BAMAKO: Mali announced a new government on Monday, with some of the top posts going to military officials following a coup on Aug. 18 that deposed President Ibrahim Boubacar Keita.

The ministries of defence, territorial administration, security and national reconciliation will be headed by military personnel, as Mali begins an 18-month transition back to civilian rule, the presidency said in an announcement read out on state television. Civilians will hold 21 other posts.

It is not rare for military personnel to hold government posts in Mali, and they did so also under Keita, but the issue has become more sensitive since the coup, when West Africa’s regional bloc pushed for a purely civilian leadership in Bamako.

The appointments follow the announcement last month of retired colonel Bah Ndaw as interim president and colonel Assimi Goita, who led the coup, as vice president.

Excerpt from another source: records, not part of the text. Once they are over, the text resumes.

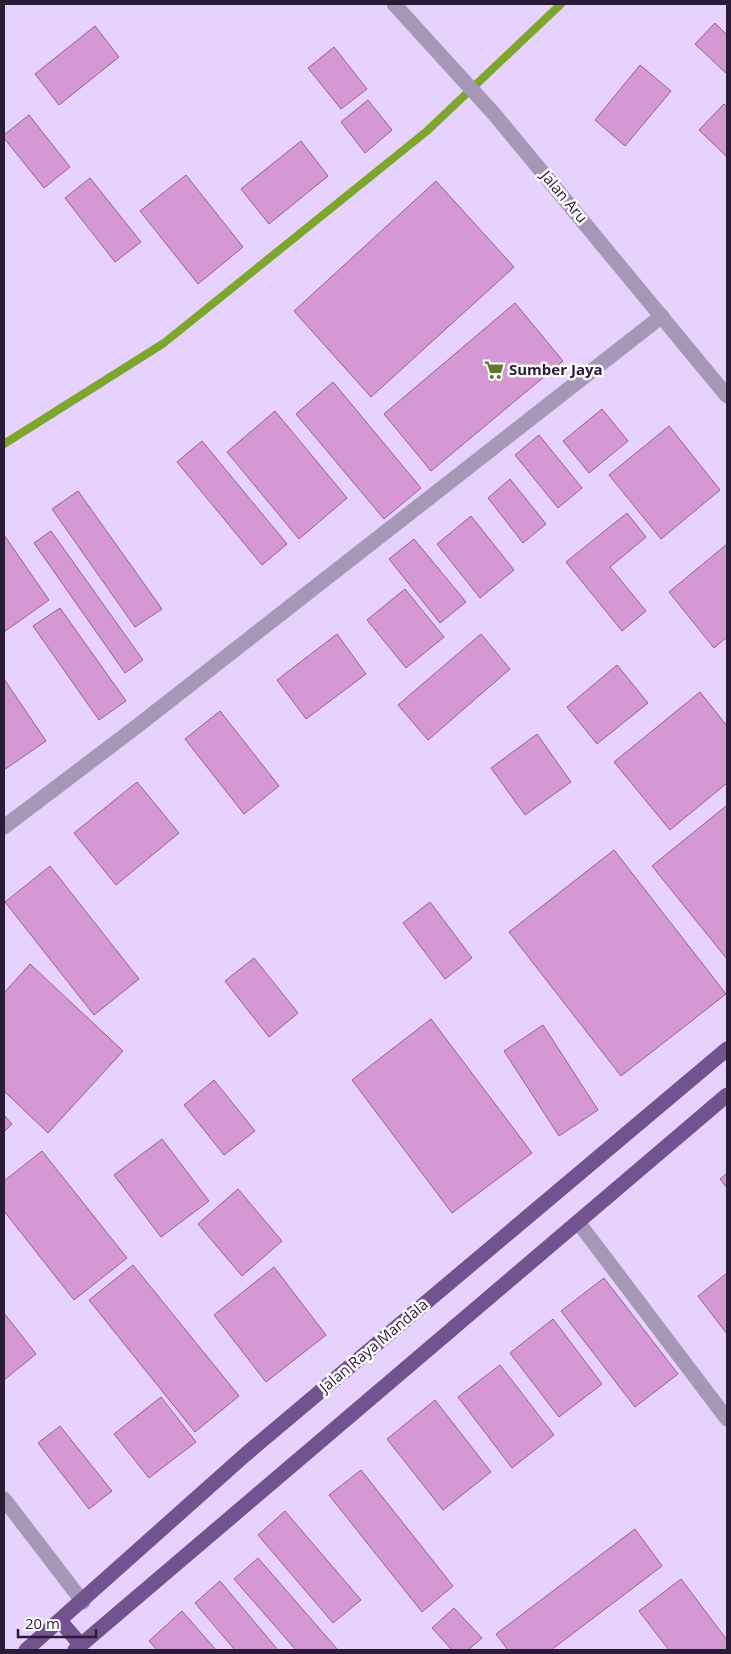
<svg xmlns="http://www.w3.org/2000/svg" width="731" height="1654" font-family="'Open Sans',sans-serif">
<rect width="100%" height="100%" fill="#e7d1fd"/>
<g fill="none" stroke-linecap="round" stroke-linejoin="round">
<!-- stream -->
<path stroke="#7ca62c" stroke-width="8" d="M4 444 164 343 427 131 561 4"/>
</g>
<!-- building -->
<path fill="#d598d4" stroke="#975e96" d="M715 23 727 35V74L695 44Z
M95 26 119 57 59 105 35 74Z
M334 47 367 89 341 109 308 68Z
M640 65 671 91 625 146 595 120Z
M368 100 392 130 365 153 341 122Z
M724 104 727 107V157L699 130Z
M29 115 70 167 44 188 4 138V135Z
M301 141 328 176 269 224 241 189Z
M186 175 243 247 198 284 140 211Z
M90 178 141 242 115 262 65 198Z
M436 181 514 267 371 397 294 311Z
M515 303 563 361 431 471 384 414Z
M333 382 421 488 384 519 296 414Z
M602 409 628 441 589 473 563 441Z
M275 411 347 498 299 539 227 452Z
M669 426 720 490 661 539 609 475Z
M539 435 582 488 558 508 515 455Z
M202 441 287 544 262 565 177 462Z
M510 479 546 524 523 543 488 498Z
M78 491 162 609 135 627 52 509Z
M627 513 646 537 610 567 646 611 622 631 566 562Z
M471 516 514 570 480 598 437 544Z
M51 531 143 660 125 673 34 543Z
M4 535 49 600 4 632Z
M414 539 466 602 440 623 389 559Z
M727 544V637L714 648 669 592Z
M405 589 444 637 406 668 367 620Z
M60 608 126 701 99 720 33 626Z
M337 634 366 674 306 719 277 680Z
M481 634 510 669 428 740 398 705Z
M617 665 648 703 597 744 567 707Z
M4 679 46 741 4 770Z
M700 692 727 726V783L670 830 614 762Z
M220 711 279 786 244 814 185 739Z
M537 734 571 782 525 815 491 768Z
M137 782 179 833 116 885 74 833Z
M726 806 727 808V959L652 866Z
M614 850 726 994 621 1076 509 932Z
M50 866 139 979 94 1015 5 902Z
M430 902 472 958 445 979 403 923Z
M254 958 298 1013 269 1037 225 981Z
M30 964 123 1051 48 1133 4 1091V993Z
M431 1019 532 1153 452 1213 352 1080Z
M543 1025 598 1110 559 1136 504 1051Z
M214 1080 255 1131 224 1155 184 1105Z
M4 1115 12 1124 4 1132Z
M162 1139 209 1201 161 1237 114 1175Z
M42 1151 127 1258 74 1300 4 1211V1181Z
M727 1173V1188L720 1179Z
M238 1189 282 1241 242 1276 198 1224Z
M133 1265 239 1396 195 1432 89 1300Z
M274 1267 326 1335 266 1382 214 1315Z
M727 1273V1334L698 1296Z
M604 1278 678 1374 635 1407 561 1311Z
M4 1313 36 1354 4 1380Z
M553 1319 602 1384 559 1417 510 1353Z
M500 1365 554 1435 512 1468 458 1397Z
M161 1397 196 1442 149 1478 114 1434Z
M435 1400 491 1472 443 1510 387 1439Z
M60 1426 112 1491 89 1509 38 1443Z
M361 1470 453 1586 422 1612 329 1495Z
M285 1511 361 1600 333 1623 258 1535Z
M635 1529 662 1566 551 1650H508L496 1634Z
M258 1558 338 1650H296L234 1579Z
M681 1579 727 1640V1650H669L639 1611Z
M220 1581 278 1650H235L195 1603Z
M454 1608 482 1638 468 1650H452L432 1628Z
M182 1611 216 1650H157L149 1641Z"/>
<g fill="none" stroke-linecap="round" stroke-linejoin="round">
<!-- minor -->
<path stroke="#a797b7" stroke-width="15" d="M4 827 136 727 662 316
M578 1222 727 1419
M4 1499 83 1602"/>
<!-- tertiary -->
<path stroke="#a797b7" stroke-width="15" d="M394 4 495 115 727 396"/>
<!-- trunk -->
<path stroke="#72528f" stroke-width="15" d="M60 1621 81 1645
M26 1650 246 1454 727 1049
M75 1650 727 1095"/>
</g>
<!-- icons -->
<defs>
<symbol id="supermarket-bare" viewBox="-9 -9 18 18"><path d="M-6-5.5h2.5l.6 2H6L4.5 2H-2.5L-4.4-4H-6ZM-1.5 3.2a1.3 1.3 0 1 0 .1 0ZM3 3.2a1.3 1.3 0 1 0 .1 0Z" fill="#5c792d" stroke="#fcfcfc" stroke-width="2.5" paint-order="stroke"/></symbol>
</defs>
<g fill-rule="evenodd">
<use href="#supermarket-bare" x="480" y="356" width="28" height="28"/>
</g>
<g text-anchor="middle" stroke-width="5" stroke-linejoin="round" paint-order="stroke">
<!-- street labels -->
<g font-size="15" fill="#2a1b37" stroke="#fcfcfc">
<text transform="translate(564 197) rotate(50)" y="5">Jalan Aru</text>
<text transform="translate(374 1346) rotate(-40)" y="5">Jalan Raya Mandala</text>
</g>
<!-- poi labels -->
<g font-size="15" font-weight="bold" fill="#2a1b37" stroke="#fcfcfc" text-anchor="start">
<text x="509" y="375">Sumber Jaya</text>
</g>
</g>
<!-- border -->
<rect width="731" height="1654" fill="none" stroke="#2a1b37" stroke-width="10"/>
<!-- scale -->
<path d="M18 1629v8h78v-8" fill="none" stroke="#2a1b37" stroke-width="2.5"/>
<text x="25" y="1629" font-size="15" fill="#2a1b37" stroke="#fcfcfc" stroke-width="4" paint-order="stroke">20 m</text>
</svg>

Veteran diplomat Moctar Ouane has been named interim prime minister.

Malian officials hope that the resumption of a functioning government will persuade Mali’s neighbours to lift sanctions imposed since the coup that have crippled the agricultural, landlocked economy, which relies heavily on imports.

It is not yet clear if and when the Economic Community of West African States (ECOWAS) will decide to lift the sanctions.

As well as fearing that the coup could undermine their own power, presidents in the wider Sahel region are concerned that prolonged uncertainty could jeopardise a joint campaign against Islamist militants centred in northern and central Mali.

A previous coup in Mali in 2012 helped hasten the fall of the desert north to al Qaeda-linked militants. A French intervention the following year drove them back, but jihadist attacks have risen again in recent years and spilled over into neighbouring Niger and Burkina Faso.